What goes on behind the scenes in languages with an immutable string is along the lines of (in a Java/C#-ish pseudocode)
static string op+(string a, string b) {
char[] buf = new char[a.length + b.length];
arraycopy(a.buf, 0, buf, 0, a.length);
arraycopy(b.buf, 0, buf, a.length, b.length);
return new string(buf);
}
If you have m strings each of length n and you add them using + then the first + copies 2n chars, the second copies 3n chars, etc; the last copies mn chars. Overall cost is quadratic in m.
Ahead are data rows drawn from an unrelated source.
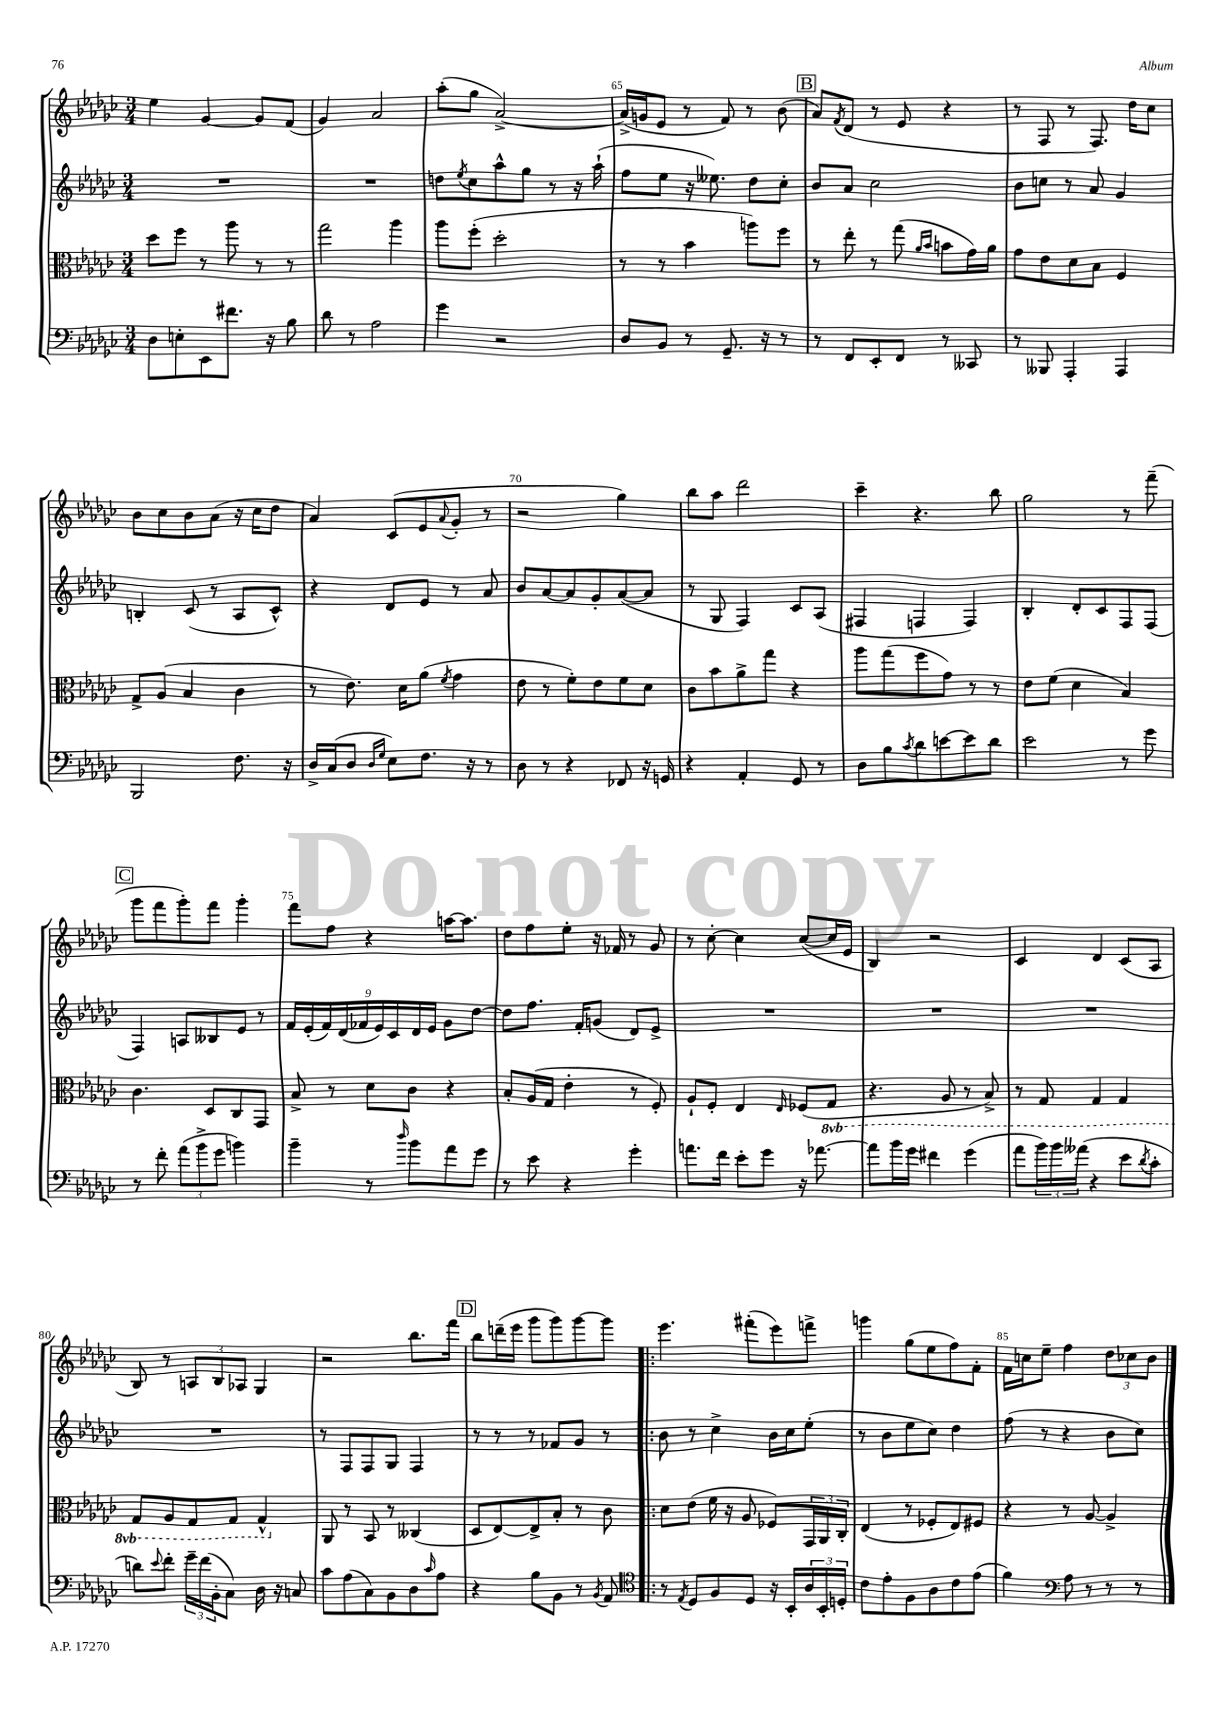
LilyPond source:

<<
\new StaffGroup <<
\new Staff = "s0" {
    \clef treble \key ges \major \numericTimeSignature \time 3/4
    ees''4 ges'4~ ges'8 f'8( |
    ges'4) aes'2 |
    aes''8-.( ges''8 aes'2~->) |
    aes'16->( g'16 ees'8 r8 f'8) r8 bes'8( |
    \mark \markup { \box "B" } aes'8) \acciaccatura { f'8 } des'8( r8 ees'8 r4 |
    r8 f8 r8 f8.) des''16 ces''8 |
    bes'8 ces''8 bes'8 aes'8( r16 ces''16 des''8 |
    aes'4) ces'8( ees'8 \appoggiatura { aes'8 } ges'8-. r8 |
    r2 ges''4) |
    bes''8 aes''8 des'''2 |
    ces'''4-- r4. bes''8 |
    ges''2 r8 f'''8--( |
    \mark \markup { \box "C" } ges'''8 f'''8 ges'''8-.) f'''8 ges'''4-. |
    f'''8 f''8 r4 a''16~ a''8. |
    des''8 f''8 ees''8-. r16 fes'16 r8 ges'8 |
    r8 ces''8~-. ces''4 ces''8~( ces''16 ees'16 |
    bes4) r2 |
    ces'4 des'4 ces'8( aes8 |
    bes8) r8 \tuplet 3/2 { a8 bes8 aes8 } ges4 |
    r2 bes''8. f'''16 |
    \mark \markup { \box "D" } bes''8 d'''16--( ees'''16 ges'''8 ges'''8) ges'''8~ ges'''8 |
    \bar ".|:" ees'''4. fis'''8-.( ees'''8) f'''8-> |
    g'''4 ges''8( ees''8 f''8) f'8-. |
    f'16 c''16 ees''8-- f''4 \tuplet 3/2 { des''8 ces''8 bes'8 } \bar "|." |
}
\new Staff = "s1" {
    \clef treble \key ges \major \numericTimeSignature \time 3/4
    R2. |
    R2. |
    d''8 \acciaccatura { ees''8 } ces''8 aes''8-^ ges''8 r8 r16 aes''16-!( |
    f''8 ees''8 r16 eeses''8.) des''8 ces''8-. |
    \mark \markup { \box "B" } bes'8 aes'8 ces''2 |
    bes'8 c''8 r8 aes'8 ges'4 |
    b4-. ces'8( r8 aes8 ces'8-^) |
    r4 des'8 ees'8 r8 aes'8 |
    bes'8 aes'8~ aes'8 ges'8-. aes'8~( aes'8 |
    r8 ges8 f4) ces'8 aes8( |
    fis4 f4 f4) |
    bes4-. des'8-. ces'8 f8 f8( |
    \mark \markup { \box "C" } f4) a8 beses8 ees'8 r8 |
    \tuplet 9/8 { f'16 ees'16-.( f'16) des'16( fes'16 ees'16) ces'16 des'16 ees'16 } ges'8 des''8~ |
    des''8 f''8. f'16-. g'8( des'8) ees'8-> |
    R2. |
    R2. |
    R2. |
    R2. |
    r8 f8 f8 ges8 f4 |
    \mark \markup { \box "D" } r8 r8 r8 fes'8 ges'8 r8 |
    \bar ".|:" bes'8 r8 ces''4-> bes'16 ces''16 ees''8-.( |
    r8 bes'8 ees''8 ces''8) des''4 |
    f''8( r8 r4 bes'8 ces''8) \bar "|." |
}
\new Staff = "s2" {
    \clef alto \key ges \major \numericTimeSignature \time 3/4 \set Staff.ottavationMarkups = #ottavation-simple-ordinals
    des''8 f''8 r8 aes''8 r8 r8 |
    ges''2 aes''4 |
    aes''8 f''8-.( des''2-. |
    r8 r8 bes'4 a''8) f''8 |
    \mark \markup { \box "B" } r8 ees''8-. r8 ges''8( \grace { aes'16 bes'16 } b'8 ges'16) aes'16 |
    ges'8 ees'8 des'8 bes8 f4 |
    ges8-> aes8( bes4 ces'4 |
    r8 ees'8.) des'16 aes'8( \acciaccatura { f'8 } ges'4 |
    ees'8 r8 f'8-.) ees'8 f'8 des'8 |
    ces'8 bes'8 aes'8-> ges''8 r4 |
    aes''8 ges''8( f''8 ges'8) r8 r8 |
    ees'8 f'8( des'4 bes4) |
    \mark \markup { \box "C" } ces'4. des8 ces8 ges,8 |
    bes8-> r8 des'8 ces'8 r4 |
    bes8-. aes16( ges16 ees'4-. r8 f8-.) |
    aes8-! f8-. ees4 \grace { ees16 } fes8( \ottava #-1 ges,8 |
    r4. aes,8 r8 bes,8->) |
    r8 ges,8 ges,4 ges,4 |
    ges,8 aes,8 ges,8 ges,8 ges,4-^ \ottava #0 |
    aes,8 r8 bes,8 r8 ceses4( |
    \mark \markup { \box "D" } des8 ees8~) ees8-> bes8-. r8 ces'8 |
    \bar ".|:" des'8 ees'8( f'16 r16 aes8 fes8) \tuplet 3/2 { ges,16 aes,16 ces16-. } |
    ees4( r8 fes8-. ees8) fis8 |
    r4 r8 aes8~ aes4-> \bar "|." |
}
\new Staff = "s3" {
    \clef bass \key ges \major \numericTimeSignature \time 3/4
    des8 e8-. ees,8 fis'8. r16 bes8 |
    des'8 r8 aes2 |
    ges'4 r2 |
    des8 bes,8 r8 ges,8.-- r16 r8 |
    \mark \markup { \box "B" } r8 f,8 ees,8-. f,8 r8 ceses,8 |
    r8 beses,,8 aes,,4-. aes,,4 |
    bes,,2 f8. r16 |
    des16-> ces16( des8 \grace { des16 ges16 } ees8) f8. r16 r8 |
    des8 r8 r4 fes,8 r16 g,16 |
    r4 aes,4-. ges,8 r8 |
    des8 bes8 \acciaccatura { ces'8 } des'8 e'8~ e'8 des'8 |
    ees'2 r8 ges'8 |
    \mark \markup { \box "C" } r8 f'8-. \tuplet 3/2 { aes'8( bes'8-> ges'8 } b'4) |
    bes'4-- r8 \grace { des''16 } bes'8 aes'8 ges'8 |
    r8 ees'8 r4 ges'4-. |
    a'8. f'16 ees'8-. ges'8 r16 aes'8.~ |
    aes'8 bes'16 ges'16 fis'4 ges'4( |
    aes'8 \tuplet 3/2 { bes'16) bes'16 aeses'16( } r4 ees'8 \acciaccatura { des'8 } ces'8-. |
    d'8) \appoggiatura { ees'8 } f'8-. \tuplet 3/2 { ges'16-- f'16( bes,16-. } ces8) des16 r16 c8 |
    ces'8 aes8( ces8) bes,8 des8 \grace { ces'16 } aes8 |
    \mark \markup { \box "D" } r4 bes8 bes,8 r8 \acciaccatura { bes,8 } aes,8 |
    \clef tenor \bar ".|:" r8 \acciaccatura { ees8 } des8 f8 des8 r16 bes,16-. \tuplet 3/2 { aes16 bes,16-. d16-. } |
    ces'8 ees'8-. f8 aes8 ces'8 ees'8( |
    f'4) \clef bass aes8 r8 r8 r8 \bar "|." |
}
>>
>>
\layout { \context { \Score currentBarNumber = #62 \override BarNumber.break-visibility = ##(#f #t #t) barNumberVisibility = #(every-nth-bar-number-visible 5) } }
A string builder, on the other hand, has a backing array which it expands exponentially. So the append method would be something like
void append(string a) {
if (currentLength + a.length > buf.length) {
int newLength = buf.length * 2;
while(newLength < currentLength + a.length) newLength *= 2;
char[] newBuf = new buf[newLength];
arraycopy(buf, 0, newBuf, 0, currentLength);
buf = newBuf;
}
arraycopy(a.buf, 0, buf, currentLength, a.length);
currentLength += a.length;
}
There's an absolute minimum of mn character-copies required. The number of additional copies from expanding the buffer depends on its initial size, but we can bound it. If the final length of the buffer is N, expanding it to N copied no more than N/2 characters from a buffer no longer than N/2. We can reason inductively and deduce that so the total number of additional copies is no more than N/2 + N/4 + N/8 + ... = 2N. And from that you can show that the number of character-copies is linear in m.